IT may be the last Edinburgh International Film Festival before a “transformational” new film studio is opened in Scotland.

As the capital’s film festival officially begins this week, after a gala screening of Pixar’s Toy Story 4 at the Festival Theatre, its 2019 programme is likely to be the last before a major international-scale facility opens in Leith, Edinburgh.

The festival rolls out its red carpet for film makers, actors, producers and screenwriters as reports suggest that a major deal between Amazon Studios and Screen Scotland, the new national film agency, over the filming of a major new dramatic series based on the writings of JRR Tolkien are at “an extremely advanced stage.”

While the foreground of this week will be the opening of the EIFF, with a strong European presence in the 121 features on show, the background detail is the potential for a large industrial complex in the Port of Leith, known as the Pelamis Building, to add a multi-stage movie and TV facility to the Scottish film industry’s landscape.

The EIFF officially opens on Wednesday with a film set in Scotland, Boyz in the Wood, which stars Rian Gordon, Samuel Bottomley, Viraj Juneja and Lewis Gribben as well as Eddie Izzard, Kate Dickie, James Cosmo and Kevin Guthrie in an adventure set in the Highlands.

Mark Adams, the director of the festival, said thus far ticket sales for the festival were going “really well”.

The possibility of a major studio opening in Edinburgh, he said, was also potentially a significant moment for the screen industry.

The Amazon series, set in an age before The Hobbit and Lord of the Rings trilogies, would be a five year project, it has been reported with one source saying: “A deal is as good as done to confirm five years of filming in the new Leith studio...as soon as the venue is ready for purpose, filming will start.”

Last night Adams noted: “Anything like that that provides work and skills and experience and jobs will be beneficial long term.

“Anyone here who works on a long term production like that will learn a lot, not only actors but hair and make up, the crew, the production staff - they will all be given so much experience.
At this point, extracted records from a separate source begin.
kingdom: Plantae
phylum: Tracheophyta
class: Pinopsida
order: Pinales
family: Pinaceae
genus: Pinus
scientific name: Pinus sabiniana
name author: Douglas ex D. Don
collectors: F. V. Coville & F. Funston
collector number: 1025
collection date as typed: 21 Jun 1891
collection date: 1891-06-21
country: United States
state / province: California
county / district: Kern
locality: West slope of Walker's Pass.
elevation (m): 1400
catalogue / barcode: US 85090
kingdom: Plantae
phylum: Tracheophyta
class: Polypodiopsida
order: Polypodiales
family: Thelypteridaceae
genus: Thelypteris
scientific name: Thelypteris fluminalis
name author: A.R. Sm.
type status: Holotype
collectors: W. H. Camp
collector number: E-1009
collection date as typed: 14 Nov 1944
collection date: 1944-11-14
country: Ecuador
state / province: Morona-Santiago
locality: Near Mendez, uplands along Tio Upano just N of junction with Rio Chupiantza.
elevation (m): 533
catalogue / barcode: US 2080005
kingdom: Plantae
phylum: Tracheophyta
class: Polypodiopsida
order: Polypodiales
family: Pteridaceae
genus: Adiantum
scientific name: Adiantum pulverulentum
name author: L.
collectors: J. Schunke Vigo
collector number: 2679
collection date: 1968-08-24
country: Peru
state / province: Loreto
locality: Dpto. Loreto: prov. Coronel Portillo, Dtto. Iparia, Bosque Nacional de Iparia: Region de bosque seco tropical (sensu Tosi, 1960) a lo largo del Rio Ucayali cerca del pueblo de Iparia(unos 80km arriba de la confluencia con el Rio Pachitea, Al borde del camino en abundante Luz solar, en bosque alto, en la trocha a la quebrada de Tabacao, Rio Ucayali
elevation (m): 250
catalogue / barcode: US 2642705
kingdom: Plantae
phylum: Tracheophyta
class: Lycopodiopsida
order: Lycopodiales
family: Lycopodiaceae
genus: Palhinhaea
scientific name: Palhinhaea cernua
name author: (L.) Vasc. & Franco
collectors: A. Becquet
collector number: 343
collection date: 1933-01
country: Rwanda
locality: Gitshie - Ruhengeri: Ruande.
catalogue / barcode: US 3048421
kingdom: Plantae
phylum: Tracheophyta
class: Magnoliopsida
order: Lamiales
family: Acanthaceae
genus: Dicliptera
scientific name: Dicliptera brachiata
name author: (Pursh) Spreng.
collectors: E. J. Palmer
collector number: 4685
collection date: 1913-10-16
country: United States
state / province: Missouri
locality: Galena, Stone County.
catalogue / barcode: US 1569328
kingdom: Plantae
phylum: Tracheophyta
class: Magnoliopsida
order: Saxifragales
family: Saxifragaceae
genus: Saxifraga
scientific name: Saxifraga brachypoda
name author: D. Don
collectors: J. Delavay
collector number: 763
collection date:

The benefit are many, and we have seen what happened [in Northern Ireland] with Game of Thrones.”

He added: “The reaction to the programme for this year’s festival has been really positive: people react to different things in it - some like the big Hollywood films, as usual there’s been a lot of interest in the Scottish documentaries.

“It is a busy first week with the opening premiere and the In Person event with Danny Boyle on Thursday.”

Boyle, director of the Trainspotting films among others, will be appearing at an In Person event, as will the actor Jack Lowden, Nick Broomfield, the writer, actor and director Pollyanna McIntosh and award-winning film producer Rebecca O’Brien.

The festival, which runs from 19-30 June, will also feature a tribute to Agnes Varda, the lauded French film maker who died in March, and it closes with biopic Mrs Lowry & Son, starring Vanessa Redgrave and Timothy Spall.

When the programme for the 73rd edition of the festival was launched, the director noted how it would have been, if not for political turmoil at Westminster, the first film festival after Brexit.

He said: “We haven’t had the opportunity to do this before, we’ve linked our national focus, Spain, with our retrospective, both new films and older films, and we just wanted to pay tribute to the great cinema of Europe.

“This time, when we were planning on this, theoretically, we would have been out of Europe [on 29 March].

“And who knows what is going to happen now? It is a very interesting thing: the original vote for held in the middle of the Festival [on 23 June, 2016].

“It’s very important for us, we work with talent from all around the world, and anything that is going to make coming here, not just Europeans, but anyone coming into the UK, more complicated with visas and so on [is important].

“We really have to celebrate everybody’s culture and their ability to bring it here.”

Boyz In The Wood, a debut feature by writer and director Ninian Doff is set in the Scottish Highlands and is about four boys who try to escape a mysterious hunter.

Of Boyz in the Wood, he said: “This is a young Scottish talent, an Edinburgh talent [Doff], that is doing something different - it’s not linear, it’s not period.

“It’s a bit like Trainspotting meets Calibre, it has that mixture of energy and youth and craziness, with a bit of darkness around the edges.”

EIFF will screen 18 feature film world premieres, 12 International Premieres, eight European Premieres and 78 UK Premieres from 42 countries in its 73rd edition and run until 30 June.